Bei Suchterkrankungen spürt der Patient seinen Körper oft nicht. Er hat es durch den Drogenkonsum verlernt, Körper oder Gefühle wahrzunehmen. Auch das Abklopfen des Körpers, um ihn spürbar zu machen, ist Teil der Tanztherapie. Ständige Reflexion, durch welche Körperübungen sich etwas verändert und wie es sich verändert hat, gehört ebenfalls dazu. Dabei lernt der Betroffene, sein Befinden ohne Drogen zu steuern.

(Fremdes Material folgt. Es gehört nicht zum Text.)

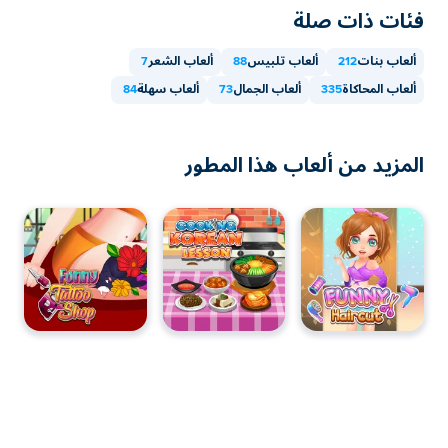
فئات ذات صلة
ألعاب بنات
212
ألعاب تلبيس
88
ألعاب الشعر
7
ألعاب المحاكاة
335
ألعاب الجمال
73
ألعاب سهلة
84
المزيد من ألعاب هذا المطور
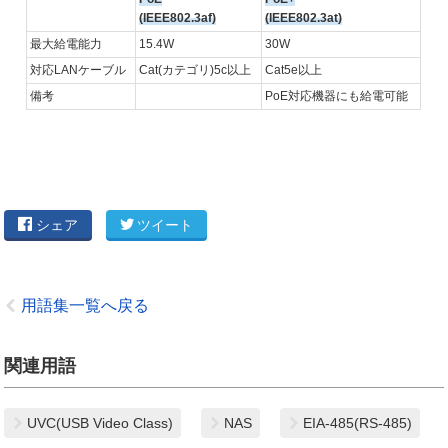
(IEEE802.3af)
(IEEE802.3at)
最大給電能力
15.4W
30W
対応LANケーブル
Cat(カテゴリ)5c以上
Cat5e以上
備考
PoE対応機器にも給電可能
シェア
ツイート
用語集一覧へ戻る
関連用語
UVC(USB Video Class)
NAS
EIA-485(RS-485)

Tanztherapie kann neben Alkohol-, Medikamenten- und Drogenmissbrauch auch bei Angststörungen, Schizophrenie und Depressionen über Krebs, chronische Schmerzzustände und Demenz bis hin zu Stress und Essstörungen angewandt werden.
Indem man den Körper z.B. mit dem Igelball abrollt, werden die Körpergrenzen erfahrbar. Mit Schnüren kann der Raum definiert werden, den der Patient zum Wohlfühlen braucht. Dadurch wird ihnen bewusst, wie viel Nähe oder Distanz gut für sie ist.
Durch Gangübungen lernen sie, dass sie selbst bestimmen können, wie nah ihnen jemand kommen darf. Dadurch lässt sich erfahrbar machen, wann über die persönliche Grenze gegangen wird. Patienten sagen Stopp, wenn es ihnen zu nah wird. So lernen sie auch im Alltag "Nein" zu sagen, wenn jemand versucht, ihre Grenzen zu überschreiten.
Ein wichtiger Teil eines tanztherapeutischen Prozesses ist es, an einem positiven Körpererleben zu arbeiten. Negative Empfindungen können zu anhaltenden Verspannungen der Muskulatur führen. Im tanztherapeutischen Prozess geht es dann z.B. darum, diese Anspannung als Schutzreaktion des Körpers verstehen zu lernen und sich allmählich neue Schutzstrategien zu erarbeiten, um mehr Entspannung zulassen zu können.
Die Patienten nehmen wahr, was ihnen und dem Körper gut tut. Das Wahrnehmen eigener Ressourcen und der achtsame Umgang mit sich selbst, was Suchtkranke häufig verlernt haben, werden dadurch gefördert.